Equity Linked Savings Schemes are typically referred to as ELSS Mutual Funds. They’re open ended mutual funds having a secure duration of 3 years. The secure period is perfect for availing tax benefits under Section 80C of Tax Act 1961. Although, there’s no-limit for investments in ELSS Mutual Funds, maximum tax exemption can be obtained to have an investment as much as 1,00,000 rupees.
ELSS Mutual Funds possess the shortest secure duration of three years in contrast to other similar tax saving investments. For instance, bank fixed deposits possess a secure duration of five years to avail tax exemption. These funds invest greater than 65% of funds in equity and related instruments and therefore are qualified for Lengthy Term Capital Gains (LTCG) Tax exemption. Furthermore, all of the dividends compensated through the plan are tax-free at the disposal of the investor.

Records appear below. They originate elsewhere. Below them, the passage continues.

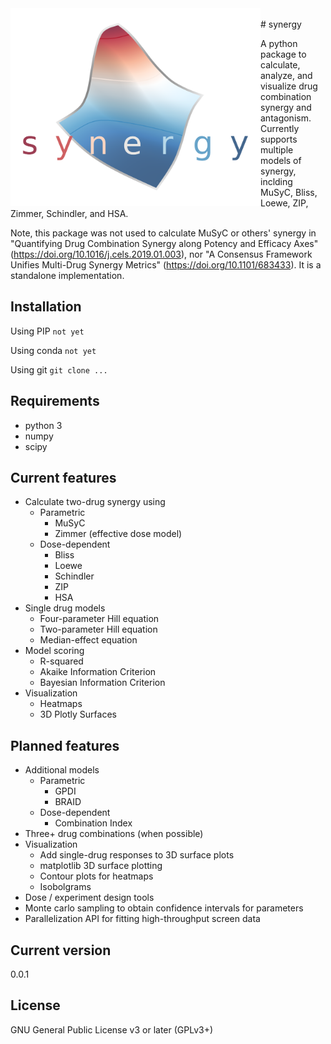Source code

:<img src="logo.png" width="400" align="left" />

<br />
# synergy

A python package to calculate, analyze, and visualize drug combination synergy and antagonism. Currently supports multiple models of synergy, inclding MuSyC, Bliss, Loewe, ZIP, Zimmer, Schindler, and HSA.

Note, this package was not used to calculate MuSyC or others' synergy in "Quantifying Drug Combination Synergy along Potency and Efficacy Axes" (https://doi.org/10.1016/j.cels.2019.01.003), nor "A Consensus Framework Unifies Multi-Drug Synergy Metrics" (https://doi.org/10.1101/683433). It is a standalone implementation.

## Installation

Using PIP
`not yet`

Using conda
`not yet`

Using git
`git clone ...`

## Requirements
* python 3
* numpy
* scipy

## Current features
* Calculate two-drug synergy using
  * Parametric
    * MuSyC
    * Zimmer (effective dose model)
  * Dose-dependent
    * Bliss
    * Loewe
    * Schindler
    * ZIP
    * HSA
* Single drug models
  * Four-parameter Hill equation
  * Two-parameter Hill equation
  * Median-effect equation
* Model scoring
  * R-squared
  * Akaike Information Criterion
  * Bayesian Information Criterion
* Visualization
  * Heatmaps
  * 3D Plotly Surfaces

## Planned features
* Additional models
  * Parametric
    * GPDI
    * BRAID
  * Dose-dependent
    * Combination Index
* Three+ drug combinations (when possible)
* Visualization
  * Add single-drug responses to 3D surface plots
  * matplotlib 3D surface plotting
  * Contour plots for heatmaps
  * Isobolgrams
* Dose / experiment design tools
* Monte carlo sampling to obtain confidence intervals for parameters
* Parallelization API for fitting high-throughput screen data

## Current version
0.0.1

## License
GNU General Public License v3 or later (GPLv3+)
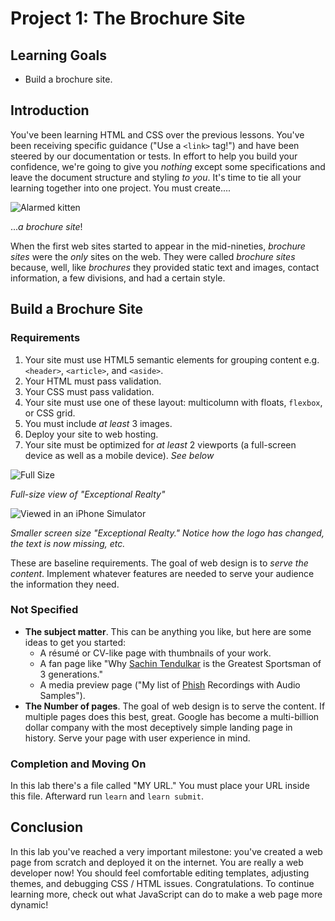 # Project 1: The Brochure Site

## Learning Goals

- Build a brochure site.

## Introduction

You've been learning HTML and CSS over the previous lessons. You've been
receiving specific guidance ("Use a `<link>` tag!") and have been steered by
our documentation or tests. In effort to help you build your confidence, we're
going to give you _nothing_ except some specifications and leave the document
structure and styling _to you_.  It's time to tie all your learning together
into one project. You must create....

![Alarmed kitten](https://media.giphy.com/media/11wjdvVFDf19cI/giphy.gif)

..._a brochure site_!

When the first web sites started to appear in the mid-nineties, _brochure
sites_ were the _only_ sites on the web. They were called _brochure sites_
because, well, like _brochures_ they provided static text and images, contact
information, a few divisions, and had a certain style.

## Build a Brochure Site

### Requirements

1. Your site must use HTML5 semantic elements for grouping content e.g.
   `<header>`, `<article>`, and `<aside>`.
2. Your HTML must pass validation.
3. Your CSS must pass validation.
4. Your site must use one of these layout: multicolumn with floats, `flexbox`,
   or CSS grid.
5. You must include _at least_ 3 images.
6. Deploy your site to web hosting.
7. Your site must be optimized for _at least_ 2 viewports (a full-screen device
   as well as a mobile device). _See below_

![Full Size](https://curriculum-content.s3.amazonaws.com/web-development/exceptional-realty-screenshots/ex_realty_640x480.png)

_Full-size view of "Exceptional Realty"_

![Viewed in an iPhone Simulator](https://curriculum-content.s3.amazonaws.com/web-development/exceptional-realty-screenshots/ex_realty_404x760.png)

_Smaller screen size "Exceptional Realty." Notice how the logo has changed, the
text is now missing, etc._

These are baseline requirements. The goal of web design is to _serve the
content_. Implement whatever features are needed to serve your audience the
information they need.

### Not Specified

- **The subject matter**. This can be anything you like, but here are some ideas
  to get you started:
   - A r&eacute;sum&eacute; or CV-like page with thumbnails of your work.
   - A fan page like "Why [Sachin Tendulkar][ST] is the Greatest Sportsman of 3
     generations."
   - A media preview page ("My list of [Phish][] Recordings with Audio
     Samples").
- **The Number of pages**. The goal of web design is to serve the content. If
  multiple pages does this best, great. Google has become a multi-billion dollar
  company with the most deceptively simple landing page in history. Serve your
  page with user experience in mind.

### Completion and Moving On

In this lab there's a file called "MY URL." You must place your URL inside this
file. Afterward run `learn` and `learn submit`.

## Conclusion

In this lab you've reached a very important milestone: you've created a web
page from scratch and deployed it on the internet. You are really a web
developer now! You should feel comfortable editing templates, adjusting themes,
and debugging CSS / HTML issues. Congratulations. To continue learning more,
check out what JavaScript can do to make a web page more dynamic!

[ST]: https://en.wikipedia.org/wiki/Sachin_Tendulkar
[Phish]: https://en.wikipedia.org/wiki/Phish
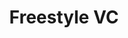 ---
layout: firm_page
title: "Freestyle VC"
id: "freestyle.vc"
permalink: "/freestylevcfreestyle.vc/"
website: "https://freestyle.vc"
offices: "San Francisco (United States)"
investment_stages: "Seed, Series A, Series B"
portfolio_companies: "Airtable, Intercom, Patreon, BetterUp, Snapdocs, The Luupe, Maneva"
portfolio_link: "https://freestyle.vc/companies/"
investment_markets: "Technology"
founded_year: "2009"
description: "Freestyle is an early-stage venture capital firm focused on long-term success. They invest in 10-12 tech companies annually, typically leading Seed rounds with a $1.5M-$3M check, offering founders real-world experience and seasoned investor support."
linkedin: "https://www.linkedin.com/company/freestyle-capital/"
twitter: "https://twitter.com/freestylevc"
instagram: ""
team_page: "https://freestyle.vc/team/"
investor_type: "Venture Capital"
crunchbase: "https://www.crunchbase.com/organization/freestyle-capital"
pitchbook: "https://pitchbook.com/profiles/investor/50980-51"

# SEO Optimization
meta_title: "Freestyle VC - VC Firm - projectstartups.com"
meta_description: "Freestyle VC, Freestyle is an early-stage venture capital firm focused on long-term success. They invest in 10-12 tech companies annually, typically leading Seed ro..."
meta_keywords: "Freestyle VC, Technology, VC firm, venture capital, startup investor, projectstartups.com"
canonical_url: "https://vc.projectstartups.com/freestylevcfreestyle.vc/"
---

Investments during these funds can be achieved either like a one time payment or through systematic investment plan. You should invest through SIP that has rupee cost averaging benefit. Many people hurry to purchase these tax saving funds within the finish of March. This last moment investment might not be optimal for investors just like systematic investment planning. Minimum investment is 500 while in other funds it’s 5000 rupees. Both dividend and growth choices are available. Pick the option according to requirement and when opted an option, it’s not easy to change it out during secure period.
Although these funds offer shorter secure period, multiple tax benefits, they aren’t appropriate to any or all investors. Investments in equities and related products have high market risk. They are susceptible to high market volatility. There might be lack of capital too while purchasing equity linked products. Before purchasing such schemes you have to check whether or not they are appropriate for his or her risk profile.
Although, equities are volatile and dangerous in short time, they offer greater returns. Being an asset class equities provide best inflation adjusted returns in lengthy term.
It is a fact that past performance associated with a mutual fund might not be repeated later on. But staring at the performance from the fund over for a longer time can provide more foreseeable future performance from the fund.